O ouro foi armazenado no Goskhran sob vigilância militar, e as caixas restantes de ouro transportadas pelo Kursk chegaram entre 9 e 10 de novembro. Pouco depois, uma recontagem do total de depósitos foi realizada; as estimativas iniciais sugeriam que a recontagem levaria um ano para ser concluída e, apesar de ter sido feita com o máximo cuidado, a recontagem foi finalizada em menos de dois meses, tendo começado em 5 de dezembro de 1936 e concluída em 24 de janeiro de 1937. 15.571 sacos de ouro foram abertos e 16 diferentes tipos de moedas de ouro foram encontrados dentro: libras esterlinas ( soberanos ou meios soberanos ) (70% do total), pesetas espanholas , francos franceses , Luís , marcos alemães , francos belgas , liras italianas , Escudos portugueses , rublos russos , xelins austríacos , florins holandeses , francos suíços , pesos mexicanos , pesos argentinos , pesos chilenos e uma quantia extraordinária de dólares americanos . O depósito total era constituído de 509.287.183 quilos de moedas de ouro e 792.346 quilos de ouro na forma de lingotes: portanto, um total de 510.079.529,30  gramas de ouro bruto, que em uma média de 0,900 milesimal finura, era equivalente a 460.568.245,59 gramas de multa ouro (aproximadamente 14.807.363,8 onças troy ). Esta quantidade de ouro foi avaliada em 1.592.851.910 pesetas de ouro (518 milhões de dólares americanos). Além disso, o valor numismático das moedas era muito maior do que a quantidade de ouro que continham, mas os soviéticos desconsideraram isso ao calcular seu valor. Os soviéticos, no entanto, examinaram escrupulosamente todas as moedas para identificar aquelas que eram falsas, com defeito ou que não continham ouro suficiente. Os soviéticos nunca explicaram o que foi feito com as moedas raras ou antigas, mas é duvidoso que tenham sido derretidas. Burnett Bolloten sugere que é possível que todas as moedas com valor numismático tenham sido separadas com o intuito de vendê-las gradativamente no mercado internacional.

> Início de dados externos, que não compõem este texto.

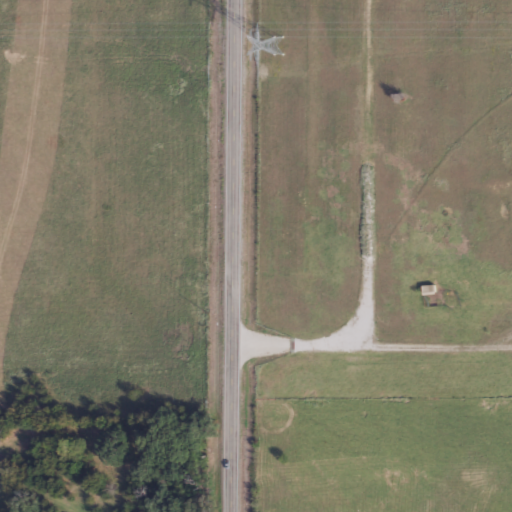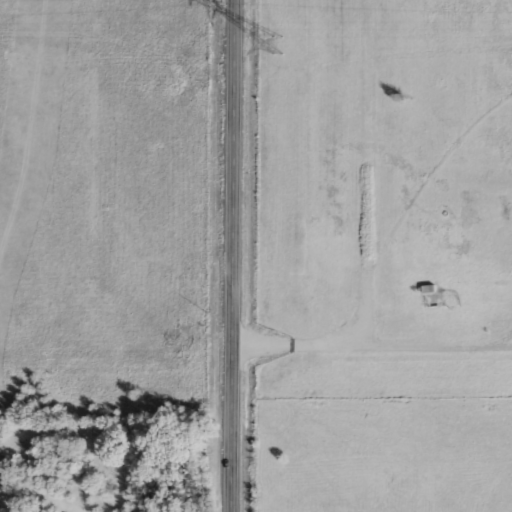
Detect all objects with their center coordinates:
power tower: (278, 42)
road: (230, 256)
road: (362, 322)
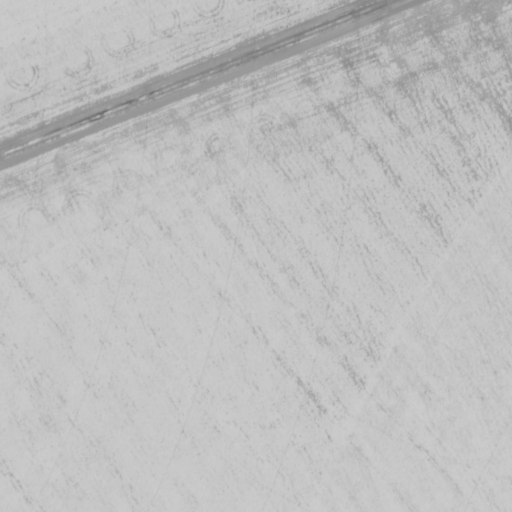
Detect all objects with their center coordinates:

Em 5 de fevereiro de 1937, o embaixador espanhol e os representantes soviéticos GF Grinko, comissário das Finanças, e NN Krestinsky, comissário das Relações Exteriores, assinaram a ata final de recepção do depósito de ouro espanhol, um documento redigido em francês e russo. O parágrafo 2, seção 4 do documento estipulava que o governo espanhol mantinha o direito de reexportar ou utilizar o ouro, e a última cláusula do documento indicava que a União Soviética não seria responsabilizada pela utilização do ouro pelos espanhóis autoridades. A referida cláusula estabelecia que "se o Governo da República ordenasse a exportação do ouro recebido a título de depósito da URSS, ou utilizasse esse ouro de qualquer outra forma, a responsabilidade assumida pelo Comissariado do Povo das Finanças seria automaticamente reduzida, no seu todo ou em parte na proporção das medidas tomadas pelo Governo da República Espanhola ". Ficou claro, portanto, que as reservas de ouro depositadas em Moscou poderiam ser livremente utilizadas pela República, exportando-as ou alienando-as, e as autoridades soviéticas não assumiam nenhuma responsabilidade. É importante notar que a URSS concedeu a propriedade do ouro ao Governo da República, em vez de ao Banco da Espanha, seu proprietário legal.

Quando, em 15 de janeiro de 1937, o jornal da CNT Solidaridad Obrera denunciou a "absurda ideia de enviar as reservas de ouro para o exterior", o órgão governamental Cosmos publicou uma nota semioficial (20 de janeiro), afirmando que as reservas ainda estavam em Espanha. Não muito depois, as disputas entre o governo republicano dominado pelos socialistas e comunistas e as organizações anarquistas e o POUM resultariam nos violentos confrontos de maio de 1937 , terminando em uma derrota anarquista.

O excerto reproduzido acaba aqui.